According to the excerpted passage, what did the writer always stress to staff?

Excerpted passage:
------
I’m not going to go through each of these diagnoses or prescriptions here  today (let alone ones from decades past, like the major World Bank report on New Zealand in 1968), Having said that, I always used to stress to staff that it was no use beating a caricatured straw man version of an opponent’s argument –  one had to engage with the strongest and best arguments that people could mount on the other side.  So perhaps I will spend some time as the year goes on working through some of these other documents and explaining why I haven’t yet been persuaded by their (often quite different from each other) stories.  I might also highlight the aspects of my own story that I’m relatively less comfortable with.
------
Dataset entries:
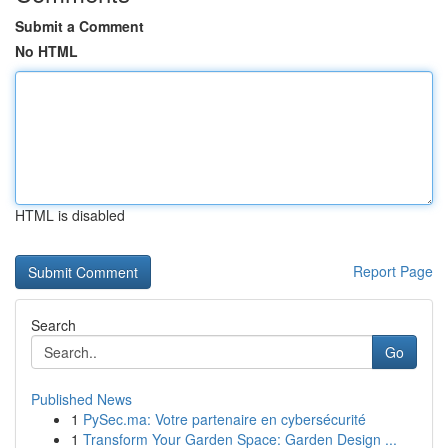
Submit a Comment
No HTML
HTML is disabled
Report Page
Search
Go
Published News
1
PySec.ma: Votre partenaire en cybersécurité
1
Transform Your Garden Space: Garden Design ...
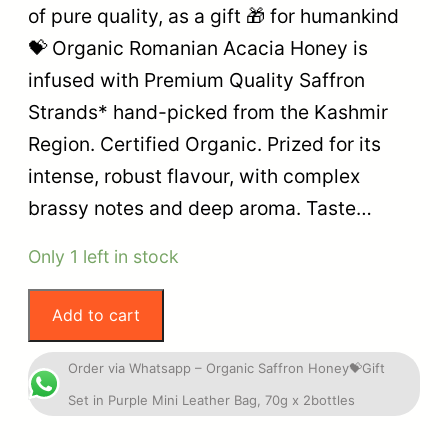
of pure quality, as a gift 🎁 for humankind
💝 Organic Romanian Acacia Honey is
infused with Premium Quality Saffron
Strands* hand-picked from the Kashmir
Region. Certified Organic. Prized for its
intense, robust flavour, with complex
brassy notes and deep aroma. Taste…
Only 1 left in stock
Add to cart
Order via Whatsapp – Organic Saffron Honey💝Gift
Set in Purple Mini Leather Bag, 70g x 2bottles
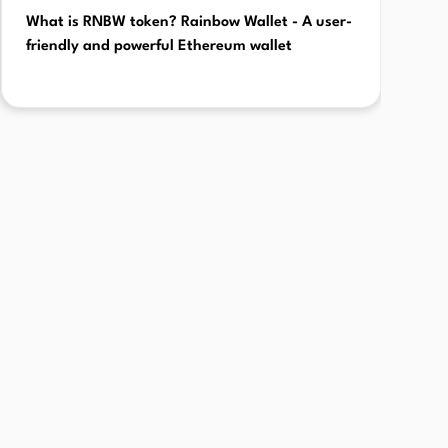
What is RNBW token? Rainbow Wallet - A user-
friendly and powerful Ethereum wallet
------
Result: That it was no use beating a caricatured straw man version of an opponent's argument, and that one had to engage with the strongest and best arguments the other side could mount.